Exercise goal:
From the records below, work out how many lines contain "drag". Reply with that number alone.

Data:
______

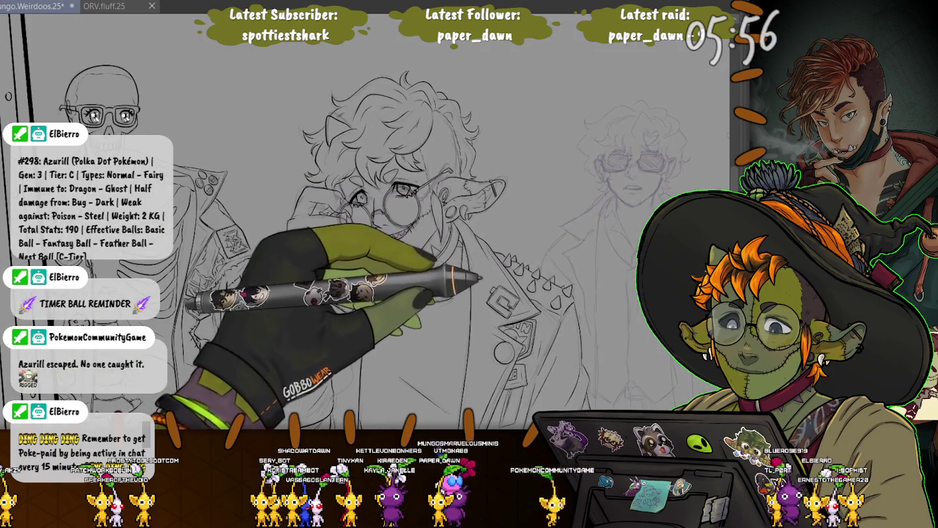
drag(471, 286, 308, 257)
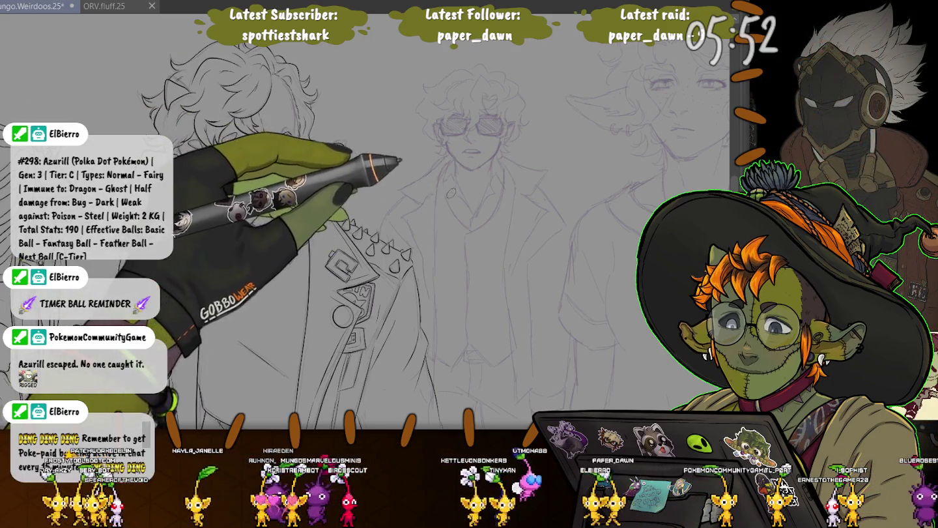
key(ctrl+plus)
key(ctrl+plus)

______

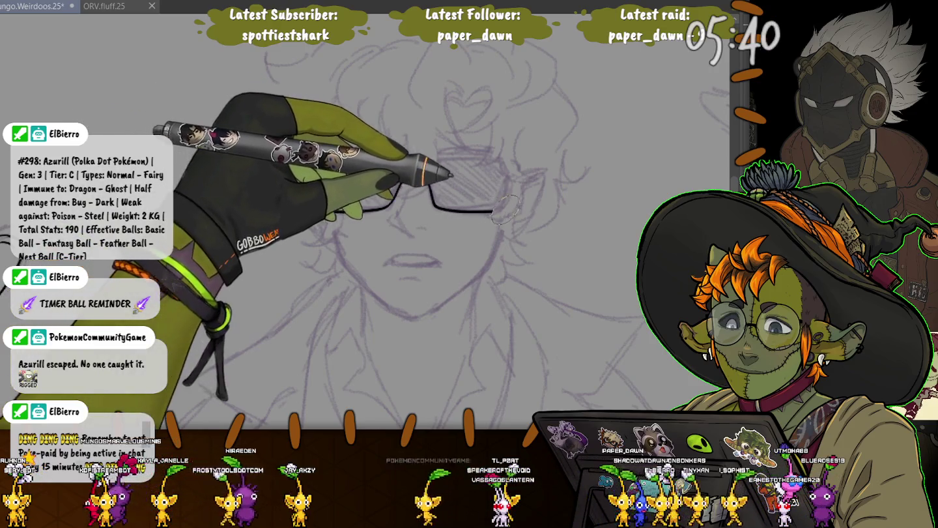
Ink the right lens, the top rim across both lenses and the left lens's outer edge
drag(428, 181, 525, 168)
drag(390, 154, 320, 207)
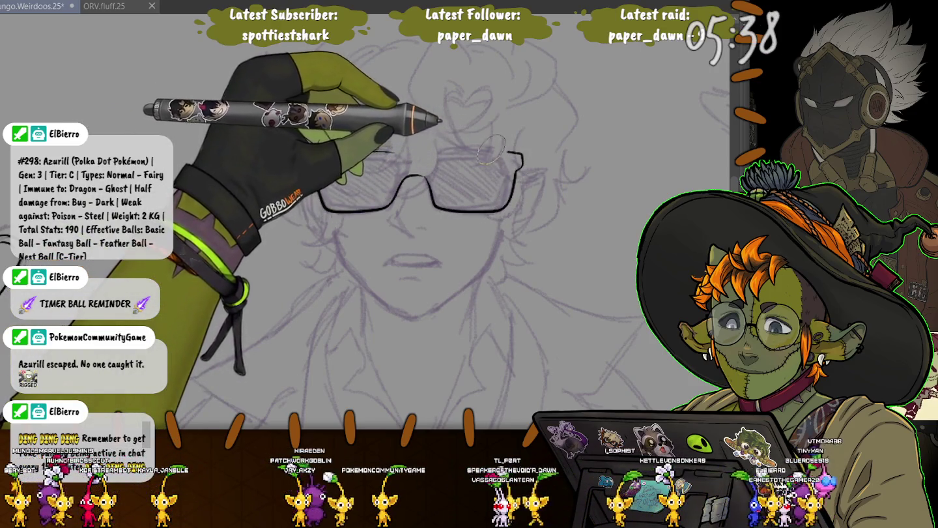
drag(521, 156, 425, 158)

______

Answer below:
4